Action item: Print the listing below exactly, minus its pictures.

[Start of Attachment]

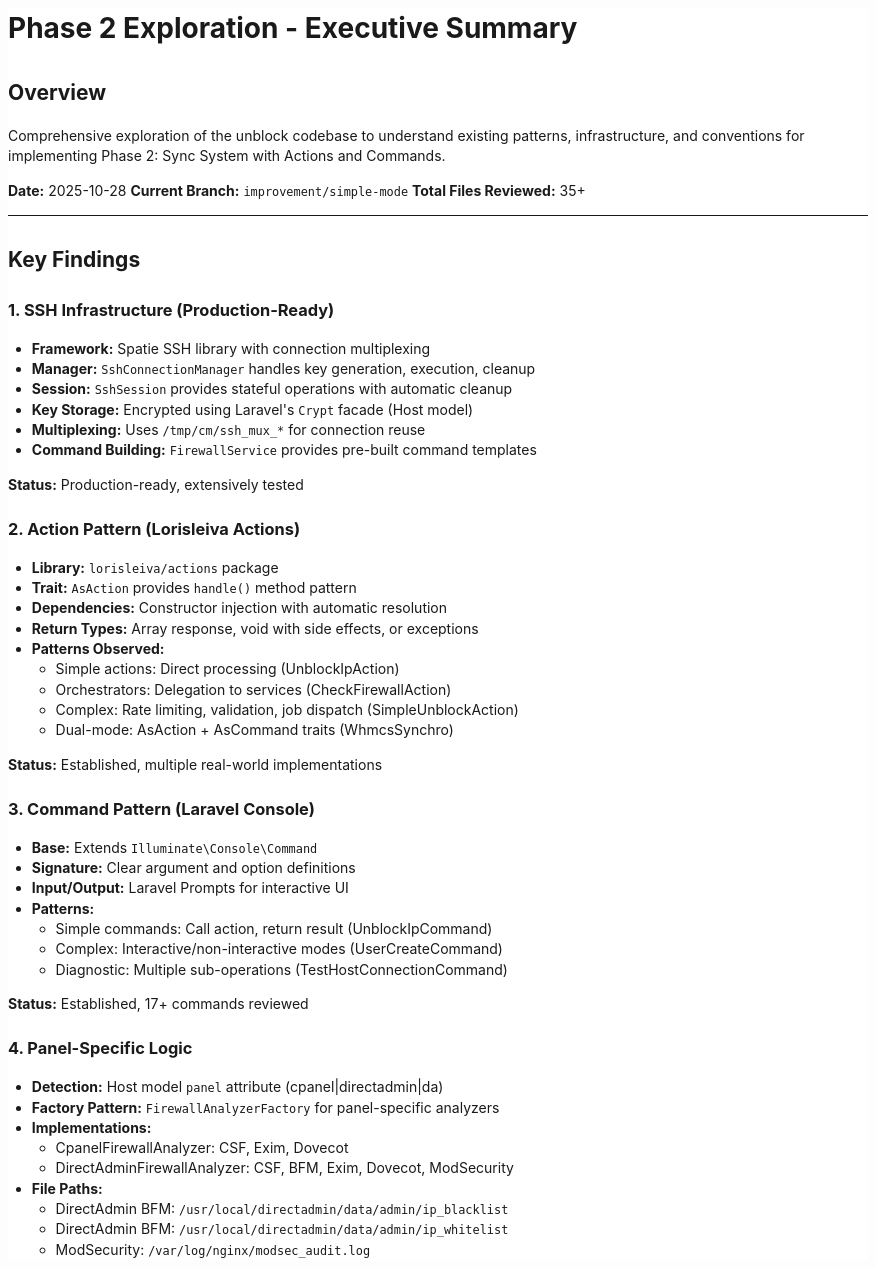 # Phase 2 Exploration - Executive Summary

## Overview
Comprehensive exploration of the unblock codebase to understand existing patterns, infrastructure, and conventions for implementing Phase 2: Sync System with Actions and Commands.

**Date:** 2025-10-28
**Current Branch:** `improvement/simple-mode`
**Total Files Reviewed:** 35+

---

## Key Findings

### 1. SSH Infrastructure (Production-Ready)
- **Framework:** Spatie SSH library with connection multiplexing
- **Manager:** `SshConnectionManager` handles key generation, execution, cleanup
- **Session:** `SshSession` provides stateful operations with automatic cleanup
- **Key Storage:** Encrypted using Laravel's `Crypt` facade (Host model)
- **Multiplexing:** Uses `/tmp/cm/ssh_mux_*` for connection reuse
- **Command Building:** `FirewallService` provides pre-built command templates

**Status:** Production-ready, extensively tested

### 2. Action Pattern (Lorisleiva Actions)
- **Library:** `lorisleiva/actions` package
- **Trait:** `AsAction` provides `handle()` method pattern
- **Dependencies:** Constructor injection with automatic resolution
- **Return Types:** Array response, void with side effects, or exceptions
- **Patterns Observed:**
  - Simple actions: Direct processing (UnblockIpAction)
  - Orchestrators: Delegation to services (CheckFirewallAction)
  - Complex: Rate limiting, validation, job dispatch (SimpleUnblockAction)
  - Dual-mode: AsAction + AsCommand traits (WhmcsSynchro)

**Status:** Established, multiple real-world implementations

### 3. Command Pattern (Laravel Console)
- **Base:** Extends `Illuminate\Console\Command`
- **Signature:** Clear argument and option definitions
- **Input/Output:** Laravel Prompts for interactive UI
- **Patterns:**
  - Simple commands: Call action, return result (UnblockIpCommand)
  - Complex: Interactive/non-interactive modes (UserCreateCommand)
  - Diagnostic: Multiple sub-operations (TestHostConnectionCommand)

**Status:** Established, 17+ commands reviewed

### 4. Panel-Specific Logic
- **Detection:** Host model `panel` attribute (cpanel|directadmin|da)
- **Factory Pattern:** `FirewallAnalyzerFactory` for panel-specific analyzers
- **Implementations:**
  - CpanelFirewallAnalyzer: CSF, Exim, Dovecot
  - DirectAdminFirewallAnalyzer: CSF, BFM, Exim, Dovecot, ModSecurity
- **File Paths:**
  - DirectAdmin BFM: `/usr/local/directadmin/data/admin/ip_blacklist`
  - DirectAdmin BFM: `/usr/local/directadmin/data/admin/ip_whitelist`
  - ModSecurity: `/var/log/nginx/modsec_audit.log`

[End of Attachment]

Reply to the task:
 # Phase 2 Exploration - Executive Summary

## Overview
Comprehensive exploration of the unblock codebase to understand existing patterns, infrastructure, and conventions for implementing Phase 2: Sync System with Actions and Commands.

**Date:** 2025-10-28
**Current Branch:** `improvement/simple-mode`
**Total Files Reviewed:** 35+

---

## Key Findings

### 1. SSH Infrastructure (Production-Ready)
- **Framework:** Spatie SSH library with connection multiplexing
- **Manager:** `SshConnectionManager` handles key generation, execution, cleanup
- **Session:** `SshSession` provides stateful operations with automatic cleanup
- **Key Storage:** Encrypted using Laravel's `Crypt` facade (Host model)
- **Multiplexing:** Uses `/tmp/cm/ssh_mux_*` for connection reuse
- **Command Building:** `FirewallService` provides pre-built command templates

**Status:** Production-ready, extensively tested

### 2. Action Pattern (Lorisleiva Actions)
- **Library:** `lorisleiva/actions` package
- **Trait:** `AsAction` provides `handle()` method pattern
- **Dependencies:** Constructor injection with automatic resolution
- **Return Types:** Array response, void with side effects, or exceptions
- **Patterns Observed:**
  - Simple actions: Direct processing (UnblockIpAction)
  - Orchestrators: Delegation to services (CheckFirewallAction)
  - Complex: Rate limiting, validation, job dispatch (SimpleUnblockAction)
  - Dual-mode: AsAction + AsCommand traits (WhmcsSynchro)

**Status:** Established, multiple real-world implementations

### 3. Command Pattern (Laravel Console)
- **Base:** Extends `Illuminate\Console\Command`
- **Signature:** Clear argument and option definitions
- **Input/Output:** Laravel Prompts for interactive UI
- **Patterns:**
  - Simple commands: Call action, return result (UnblockIpCommand)
  - Complex: Interactive/non-interactive modes (UserCreateCommand)
  - Diagnostic: Multiple sub-operations (TestHostConnectionCommand)

**Status:** Established, 17+ commands reviewed

### 4. Panel-Specific Logic
- **Detection:** Host model `panel` attribute (cpanel|directadmin|da)
- **Factory Pattern:** `FirewallAnalyzerFactory` for panel-specific analyzers
- **Implementations:**
  - CpanelFirewallAnalyzer: CSF, Exim, Dovecot
  - DirectAdminFirewallAnalyzer: CSF, BFM, Exim, Dovecot, ModSecurity
- **File Paths:**
  - DirectAdmin BFM: `/usr/local/directadmin/data/admin/ip_blacklist`
  - DirectAdmin BFM: `/usr/local/directadmin/data/admin/ip_whitelist`
  - ModSecurity: `/var/log/nginx/modsec_audit.log`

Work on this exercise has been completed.